Sempurnanya Ajaran Islam Mengajarkan Pendidikan Seks pada Anak


SEORANG
 guru bimbingan dan konseling (konselor) bercerita, bahwa ia pernah diundang menghadiri acara terkait pembinaan remaja usia sekolah. Salah satu tema yang diangkat adalah penanggulangan HIV/AIDS.

Namun, ia menjadi jengah, jijik, dan protes sebab salah satu langkahnya adalah “pacaran sehat” dan penggunaan kondom.
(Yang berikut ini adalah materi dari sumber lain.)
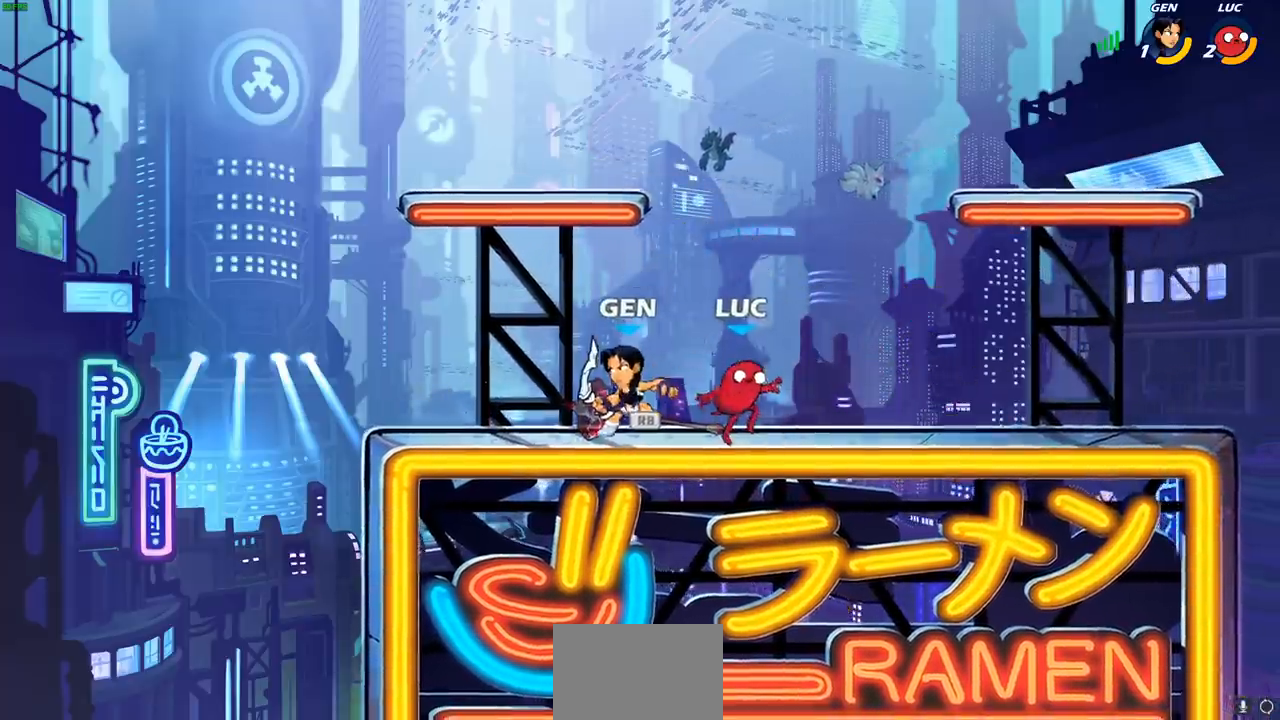
{"buttons": [], "left_stick": "center", "events": [[83, "SQUARE", "down"], [133, "left_stick", "center"], [167, "SQUARE", "up"]]}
Ia semakin jijik sebab pada sesi itu juga ditampilkan gambar-gambar cara memasang kondom pada alat peraga (maaf) penis buatan!

Ketika diprotes atas pertimbangan-pertimbangan moral dan agama, sang narasumber justru berkilah bahwa berhubungan intim merupakan Hak Asasi Manusia (HAM) yang dilindungi undang-undang.
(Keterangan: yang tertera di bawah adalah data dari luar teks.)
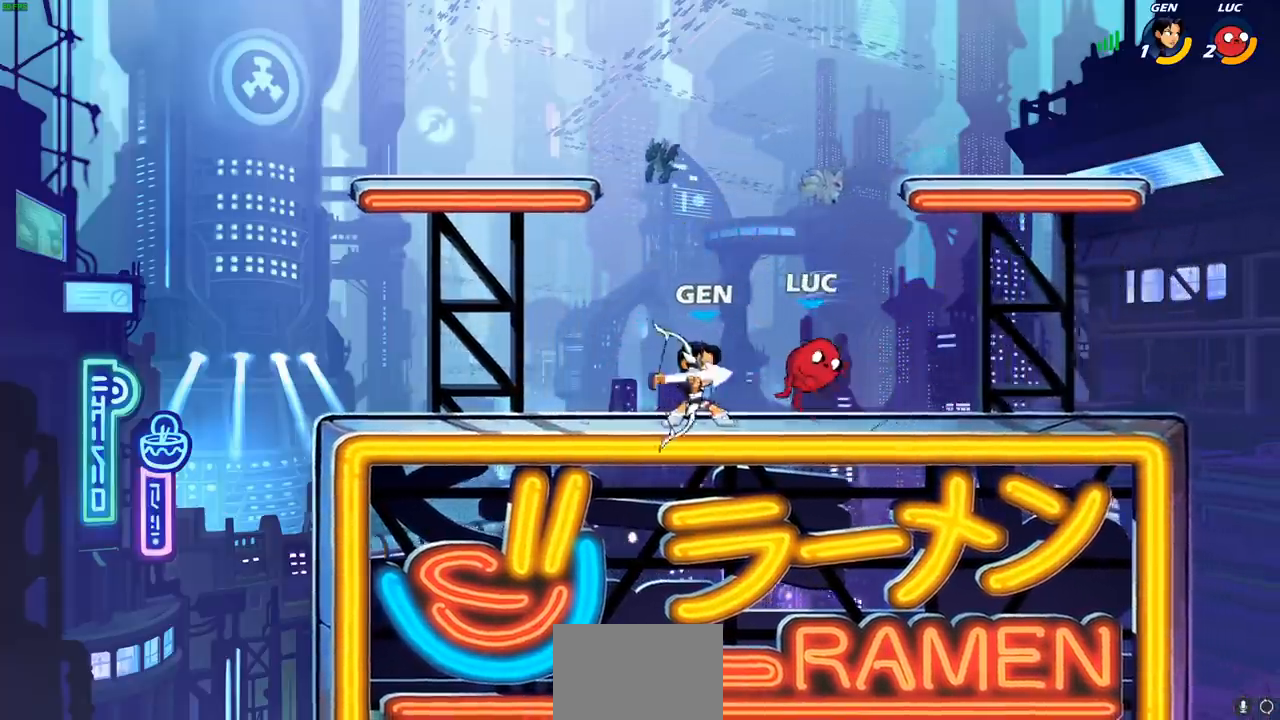
{"buttons": ["SQUARE", "R2"], "left_stick": "down", "events": [[383, "R2", "down"], [400, "left_stick", "down"], [417, "R1", "down"], [433, "SQUARE", "down"], [483, "R1", "up"]]}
Menurutnya, pertimbangan agama tidak bisa dipakai, padahal ia sendiri seorang muslimah dan berjilbab. Ia enggan merujuk asas-asas keagamaan (Islam) dan lebih memilih HAM. Astaghfirullah!

Tentu saja, ini sangat memprihatinkan. Tampaknya, narasumber ini percaya kepada tuduhan-tuduhan bahwa Islam tidak memiliki konsep pendidikan seks.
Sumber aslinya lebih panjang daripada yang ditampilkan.